In his closing remark at the summit, the State Governor stated that Africa’s economic renaissance lies in extensive trade, not aid or charity.
Mbah further charged African continents to exploit the power of intra-Africa trade and opportunities inherent in the African Continental Free Trade Area, AfCFTA reiterating that in this, she can build her table rather than wait to be invited to the table by developed countries.
“Large population, plus Africa’s combined GDP of $3.4 trillion and the fact that the continent has 65 percent of the world’s uncultivated arable land means Africa should be building the table – and not waiting to be invited to the table.”

However, Recognizing the continent’s challenges, Mbah proposed, “One of the solutions lies in fully exploiting the power of trade, particularly intra-Africa trade; this was what AfCFTA came to fill.”
“The World Bank estimates that AfCFTA could lift 30 million people out of extreme poverty, raise incomes for 68 million people, and boost Africa’s income by $450 billion by 2035; that is about 10 years from now,” he said.
“The dream of a continent-wide common market remains as yet elusive. Despite our frameworks, deep-rooted structural barriers still exist: Only 14.4 percent of Africa’s trade is intra-African, compared to 69 percent in Europe and 59 percent in Asia.”
“Just seven percent of Africa’s trade moves by air, yet we still face the highest intra-continental flight costs in the world. Over 70 percent of goods are transported by road — but poor road infrastructure and border bottlenecks cost us over $4 billion annually in lost trade.”
“Maritime transport is underutilized. Only one in ten African countries has a major port efficiently connected to inland markets. Rail systems – our most cost-effective bulk trade option — remain disconnected or outdated across most continents. These statistics are dismal, especially given that it is nearly a decade since the signing of the AfCFTA,” Governor Mbah stated.
Despite the challenges enumerated, the Enugu State Governor expressed hope for a brighter tomorrow if positive actions are taken;
“It is not all doom and gloom; it took the European Union over 35 years to launch its Single Market; Africa should learn from the EU by taking action, prioritizing regulatory frameworks, human capital, and infrastructure, among others.”
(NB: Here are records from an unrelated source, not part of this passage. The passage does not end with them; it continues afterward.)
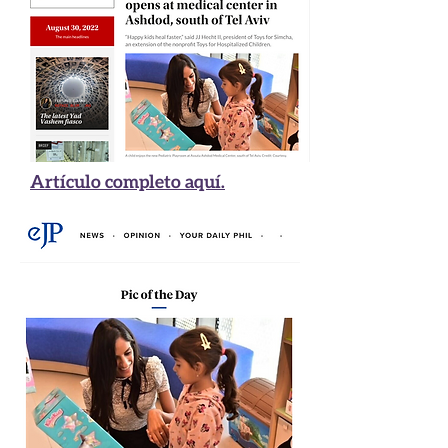
Artículo completo aquí.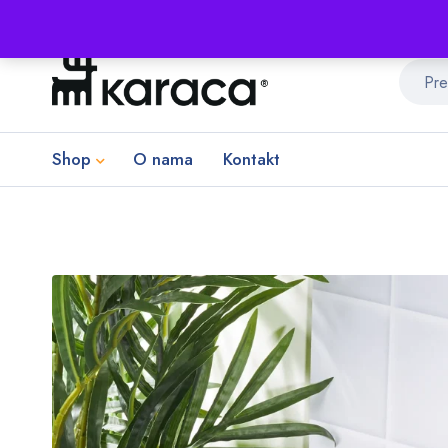
Shop
O nama
Kontakt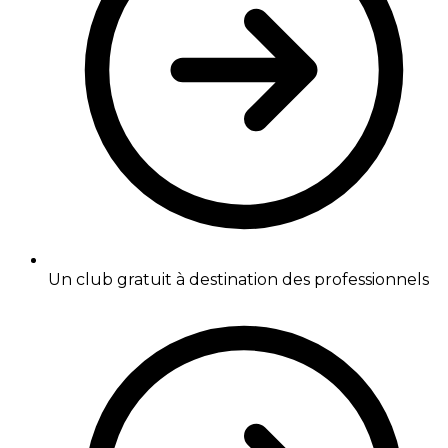
Un club gratuit à destination des professionnels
“The EU did not just talk integration. They backed it with laws, infrastructure, and political commitment. Africa can learn from this. We cannot talk about building a common market when we are not yet connected — physically or digitally.”
“So, the question is not what is wrong, but what must be done; we need more than political will. We need a unified legal and regulatory framework that harmonizes trade rules, streamlines procedures, and builds confidence for businesses across borders.”
Mbah further advocated investment in critical sectors; “transport corridors, smart ports, cross-border rail, digital payments, efficient customs, and unified standards.”
“Also, no nation ever rises above the sheer capacity of its human capital. It will necessarily entail fixing our education system; this is a development imperative,” he said.
In conclusion, the Governor said, “AfCFTA is not a feel-good creation. Let us not allow regionalism to become a barrier to pan-African growth. Let us unite our markets, ports, rails, and ambitions. Africa’s economic renaissance lies in extensive trade – not aid or charity. Let us turn potential into performance. The time is now.”